Please copy out the text of every one of the records below word for word, leaving the pictures out of your answer.

---------------

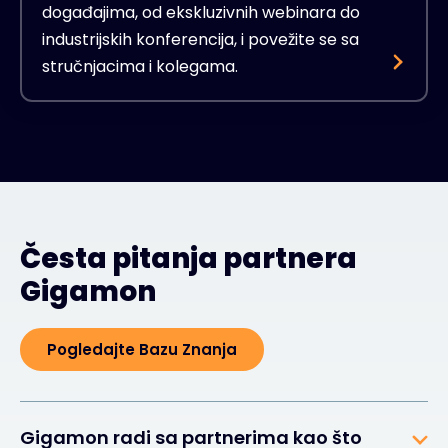
događajima, od ekskluzivnih webinara do
industrijskih konferencija, i povežite se sa
stručnjacima i kolegama.
Česta pitanja partnera
Gigamon
Pogledajte Bazu Znanja
Gigamon radi sa partnerima kao što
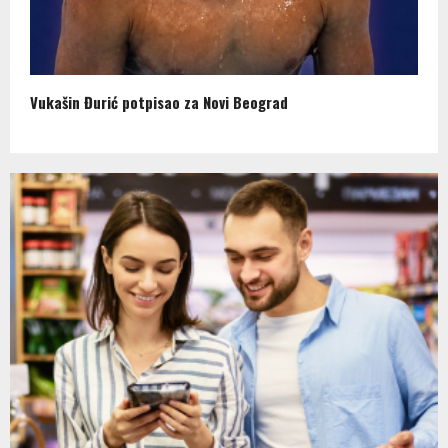
Vukašin Đurić potpisao za Novi Beograd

---------------

Result of the task:
događajima, od ekskluzivnih webinara do
industrijskih konferencija, i povežite se sa
stručnjacima i kolegama.
Česta pitanja partnera
Gigamon
Pogledajte Bazu Znanja
Gigamon radi sa partnerima kao što
Vukašin Đurić potpisao za Novi Beograd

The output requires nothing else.